(Work to complete) From the post on research data management below, list every kind of data management issue that the text says must be addressed before a data-sharing initiative can succeed.

(Page text)
________________

Following on Tom's generous invitation to write a post for the AIMS partner blog, I am finally getting around to doing so. Tom and I have been holding monthly discussions about our respective projects since sometime last summer, and have talked in great length about the commonalities between what my group (the Scientific Data Consulting Group) is dealing with in regards to research data management versus what the AIMS group is dealing with in terms of born-digital archive material.
We have found that there are many areas of similarity, and that we face many of the same challenges, although we approach the problem quite differently and of course have entirely different terminology given our relative perspectives.
To get started, I have a pretty good understanding of the born-digital problem set, but have not been keeping detailed notes on the workflows and solutions that the AIMS group has identified as best practices throughout the life of this project. My intention for this post is to share the issues that we are dealing with in research data management and try to make some suggestions around areas where there may be overlap and opportunities for great information sharing and collaboration.
Starting this past January 18, 2011, the National Science Foundation (NSF) put into effect a new implementation of their pre-existing data management planning requirement. This revision now requires that researchers submit a 2 page data management plan (DMP) that specifies the steps they will take to share the data that underlies their published results. This DMP will undergo formal peer-review, require reporting in interim/final reports, and all future proposals. In effect, what one says must then be done, or else one runs the risk of losing future funding opportunities or worse, losing all funding for the institution from that particular agency. Although this requirement is focused on data sharing, it isn't possible for such an initiative to succeed without first addressing a mass of other data management issues, ranging from technical, to policy, to cultural. As we often point out these days, it is far easier to improve the process of data management up-front, in the operational process phase, than it is to begin thinking about how to share the data at the end of the project. I would expect that those attacking the born-digital archive problem can fully relate.

________________

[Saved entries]
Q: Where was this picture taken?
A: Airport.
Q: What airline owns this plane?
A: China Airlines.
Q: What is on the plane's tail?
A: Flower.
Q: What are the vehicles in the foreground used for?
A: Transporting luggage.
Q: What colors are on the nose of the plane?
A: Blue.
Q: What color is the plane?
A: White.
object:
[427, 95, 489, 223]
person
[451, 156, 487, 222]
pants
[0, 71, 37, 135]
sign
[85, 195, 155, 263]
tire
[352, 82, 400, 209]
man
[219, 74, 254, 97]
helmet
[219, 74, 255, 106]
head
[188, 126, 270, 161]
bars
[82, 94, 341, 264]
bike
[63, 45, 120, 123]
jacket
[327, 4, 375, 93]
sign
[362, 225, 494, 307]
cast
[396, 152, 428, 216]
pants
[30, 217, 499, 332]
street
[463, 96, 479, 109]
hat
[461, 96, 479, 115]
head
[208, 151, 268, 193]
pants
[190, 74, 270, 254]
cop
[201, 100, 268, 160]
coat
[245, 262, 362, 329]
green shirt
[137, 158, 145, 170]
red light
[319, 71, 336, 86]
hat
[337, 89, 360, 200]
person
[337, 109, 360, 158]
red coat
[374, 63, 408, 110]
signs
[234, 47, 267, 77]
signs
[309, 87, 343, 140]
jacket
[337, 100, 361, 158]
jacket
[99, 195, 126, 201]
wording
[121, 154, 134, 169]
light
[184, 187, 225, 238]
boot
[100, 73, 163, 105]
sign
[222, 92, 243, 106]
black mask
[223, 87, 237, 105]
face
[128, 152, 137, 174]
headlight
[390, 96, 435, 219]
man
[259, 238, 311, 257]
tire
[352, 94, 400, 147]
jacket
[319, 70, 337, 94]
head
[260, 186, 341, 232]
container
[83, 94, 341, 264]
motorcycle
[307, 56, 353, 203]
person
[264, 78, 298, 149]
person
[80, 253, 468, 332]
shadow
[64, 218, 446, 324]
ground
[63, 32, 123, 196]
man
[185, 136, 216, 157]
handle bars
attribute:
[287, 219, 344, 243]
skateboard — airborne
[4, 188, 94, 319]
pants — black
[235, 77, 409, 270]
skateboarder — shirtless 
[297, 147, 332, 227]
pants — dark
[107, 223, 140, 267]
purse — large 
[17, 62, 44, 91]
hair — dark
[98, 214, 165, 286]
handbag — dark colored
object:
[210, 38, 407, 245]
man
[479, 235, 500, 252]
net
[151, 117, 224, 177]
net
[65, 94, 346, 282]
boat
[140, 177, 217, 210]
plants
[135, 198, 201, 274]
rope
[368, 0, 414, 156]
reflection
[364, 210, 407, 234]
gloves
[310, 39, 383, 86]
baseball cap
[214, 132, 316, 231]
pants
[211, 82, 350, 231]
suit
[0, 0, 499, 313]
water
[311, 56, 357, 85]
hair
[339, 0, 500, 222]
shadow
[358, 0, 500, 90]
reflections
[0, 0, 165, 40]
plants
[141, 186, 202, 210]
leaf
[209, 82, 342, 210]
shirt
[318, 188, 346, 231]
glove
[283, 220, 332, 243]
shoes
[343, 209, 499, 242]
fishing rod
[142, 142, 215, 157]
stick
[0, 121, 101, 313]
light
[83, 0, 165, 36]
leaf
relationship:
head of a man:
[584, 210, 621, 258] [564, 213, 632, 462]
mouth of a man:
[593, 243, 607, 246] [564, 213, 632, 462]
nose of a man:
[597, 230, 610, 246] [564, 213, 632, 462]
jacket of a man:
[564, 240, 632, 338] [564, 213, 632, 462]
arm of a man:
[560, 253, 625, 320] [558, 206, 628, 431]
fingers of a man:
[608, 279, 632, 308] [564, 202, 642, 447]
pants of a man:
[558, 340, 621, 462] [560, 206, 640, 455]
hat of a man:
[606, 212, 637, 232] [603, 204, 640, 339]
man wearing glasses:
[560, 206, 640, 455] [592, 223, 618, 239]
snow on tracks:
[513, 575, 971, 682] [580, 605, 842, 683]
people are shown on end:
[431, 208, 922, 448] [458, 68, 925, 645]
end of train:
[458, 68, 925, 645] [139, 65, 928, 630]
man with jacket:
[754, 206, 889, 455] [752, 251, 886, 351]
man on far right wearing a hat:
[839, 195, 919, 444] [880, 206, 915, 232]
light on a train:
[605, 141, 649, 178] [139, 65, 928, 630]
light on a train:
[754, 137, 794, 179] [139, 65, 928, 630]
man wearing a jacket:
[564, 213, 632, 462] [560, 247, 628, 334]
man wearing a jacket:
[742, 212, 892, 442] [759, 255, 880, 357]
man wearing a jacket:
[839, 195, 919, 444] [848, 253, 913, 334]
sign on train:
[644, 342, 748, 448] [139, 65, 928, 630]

________________

(Response) Technical, policy, cultural